Work task →
The answer is every line in the data below that contains the word "wrist".

----------

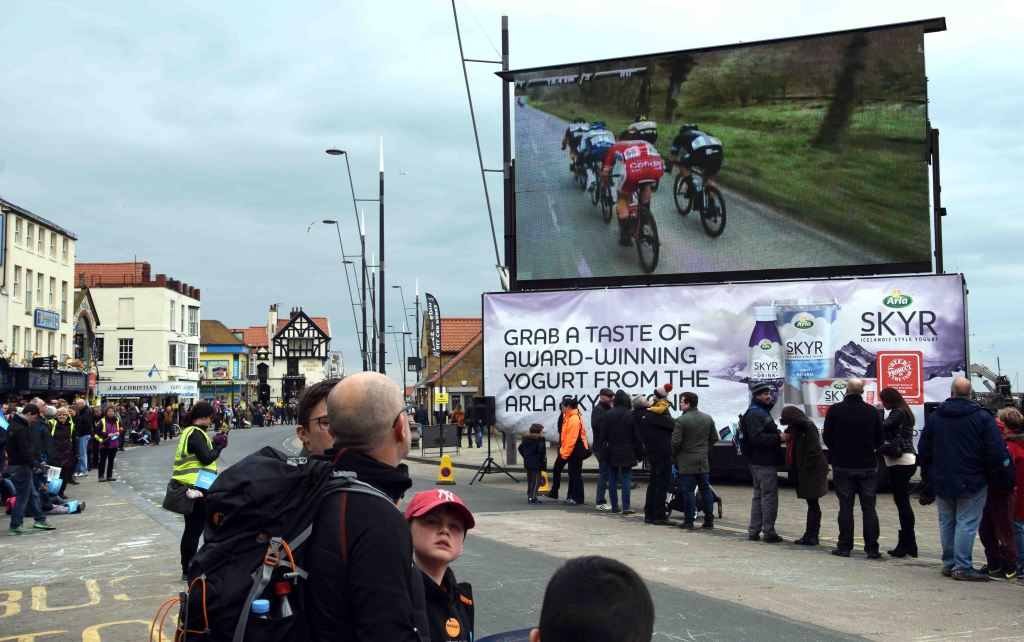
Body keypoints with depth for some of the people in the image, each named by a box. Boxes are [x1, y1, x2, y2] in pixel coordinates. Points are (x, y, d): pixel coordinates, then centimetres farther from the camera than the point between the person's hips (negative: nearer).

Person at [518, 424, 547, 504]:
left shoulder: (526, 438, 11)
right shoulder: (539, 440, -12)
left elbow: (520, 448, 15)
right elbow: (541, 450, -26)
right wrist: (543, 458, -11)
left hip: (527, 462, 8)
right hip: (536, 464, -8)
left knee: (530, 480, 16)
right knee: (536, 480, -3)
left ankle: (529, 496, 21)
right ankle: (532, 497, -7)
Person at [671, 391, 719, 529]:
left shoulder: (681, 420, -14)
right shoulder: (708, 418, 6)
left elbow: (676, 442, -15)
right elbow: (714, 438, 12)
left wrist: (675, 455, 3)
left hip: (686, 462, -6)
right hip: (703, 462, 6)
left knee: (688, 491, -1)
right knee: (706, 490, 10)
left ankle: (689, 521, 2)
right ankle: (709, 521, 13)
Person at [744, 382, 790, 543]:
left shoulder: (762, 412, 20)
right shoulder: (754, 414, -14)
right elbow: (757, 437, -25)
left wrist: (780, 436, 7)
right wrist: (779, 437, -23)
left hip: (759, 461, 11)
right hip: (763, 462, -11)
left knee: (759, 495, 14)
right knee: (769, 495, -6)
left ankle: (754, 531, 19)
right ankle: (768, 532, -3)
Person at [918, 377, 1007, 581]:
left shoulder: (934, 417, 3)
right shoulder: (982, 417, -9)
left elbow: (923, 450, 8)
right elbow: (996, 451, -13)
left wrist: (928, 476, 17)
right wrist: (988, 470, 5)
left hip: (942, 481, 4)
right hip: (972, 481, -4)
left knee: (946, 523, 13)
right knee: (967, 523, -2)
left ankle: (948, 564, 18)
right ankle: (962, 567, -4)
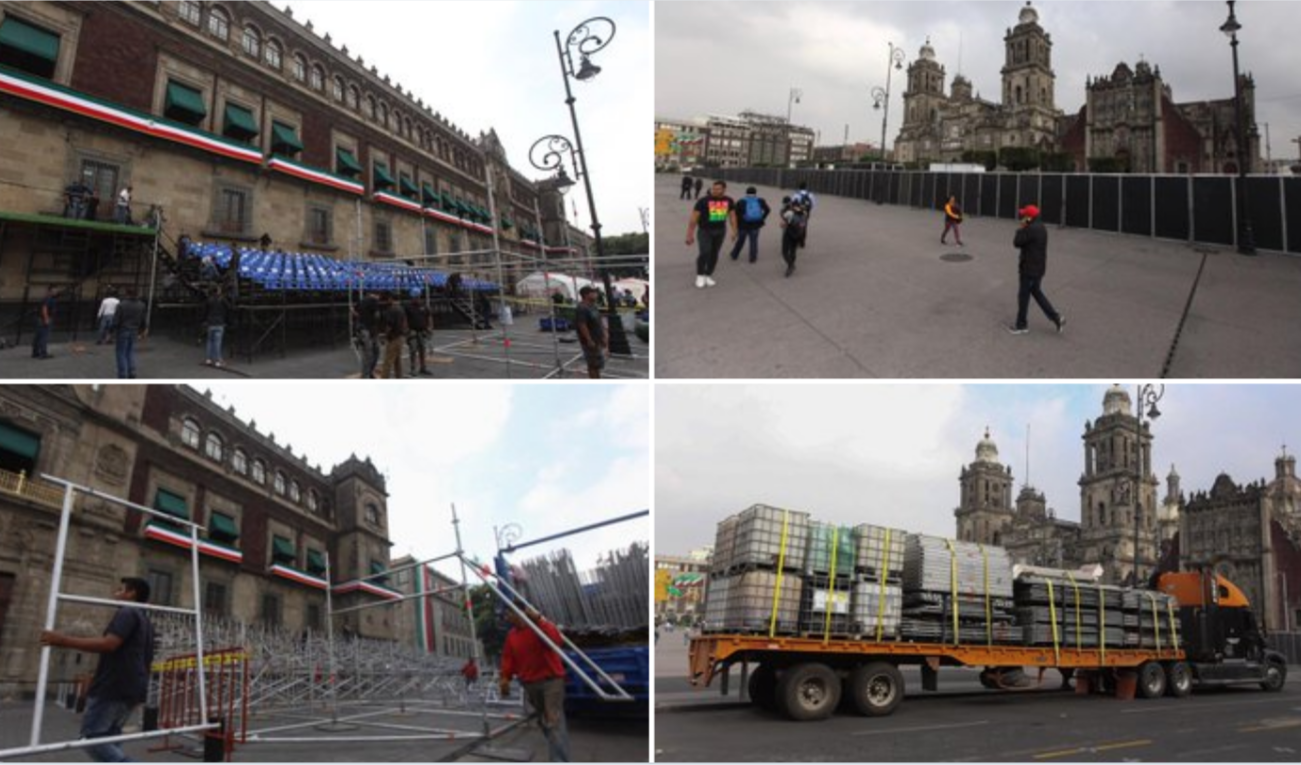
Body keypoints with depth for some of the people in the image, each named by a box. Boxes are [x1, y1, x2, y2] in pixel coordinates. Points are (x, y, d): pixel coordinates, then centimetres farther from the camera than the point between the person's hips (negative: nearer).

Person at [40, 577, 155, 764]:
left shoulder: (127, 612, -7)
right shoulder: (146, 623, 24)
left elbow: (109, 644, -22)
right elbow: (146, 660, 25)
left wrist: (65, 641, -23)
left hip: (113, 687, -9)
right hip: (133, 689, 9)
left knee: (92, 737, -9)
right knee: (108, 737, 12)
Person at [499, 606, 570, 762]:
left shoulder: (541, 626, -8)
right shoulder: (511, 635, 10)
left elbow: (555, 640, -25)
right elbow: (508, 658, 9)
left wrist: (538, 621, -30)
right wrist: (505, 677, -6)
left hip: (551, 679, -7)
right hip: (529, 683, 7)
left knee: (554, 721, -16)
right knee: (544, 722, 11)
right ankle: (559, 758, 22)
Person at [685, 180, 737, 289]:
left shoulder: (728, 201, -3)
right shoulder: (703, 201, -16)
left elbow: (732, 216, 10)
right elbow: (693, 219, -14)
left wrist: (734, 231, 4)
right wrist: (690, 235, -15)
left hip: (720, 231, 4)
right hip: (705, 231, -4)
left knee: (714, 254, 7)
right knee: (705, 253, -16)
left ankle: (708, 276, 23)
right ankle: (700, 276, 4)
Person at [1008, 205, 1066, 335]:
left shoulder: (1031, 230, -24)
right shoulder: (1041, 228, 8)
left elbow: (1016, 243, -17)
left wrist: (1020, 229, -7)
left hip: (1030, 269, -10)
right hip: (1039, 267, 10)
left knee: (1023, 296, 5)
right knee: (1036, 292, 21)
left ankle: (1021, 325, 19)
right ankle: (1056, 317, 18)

----------

Written answer →
right wrist: (543, 458, -11)
left wrist: (675, 455, 3)
left wrist: (780, 436, 7)
right wrist: (779, 437, -23)
left wrist: (928, 476, 17)
right wrist: (988, 470, 5)
left wrist: (65, 641, -23)
left wrist: (538, 621, -30)
right wrist: (505, 677, -6)
left wrist: (734, 231, 4)
right wrist: (690, 235, -15)
left wrist: (1020, 229, -7)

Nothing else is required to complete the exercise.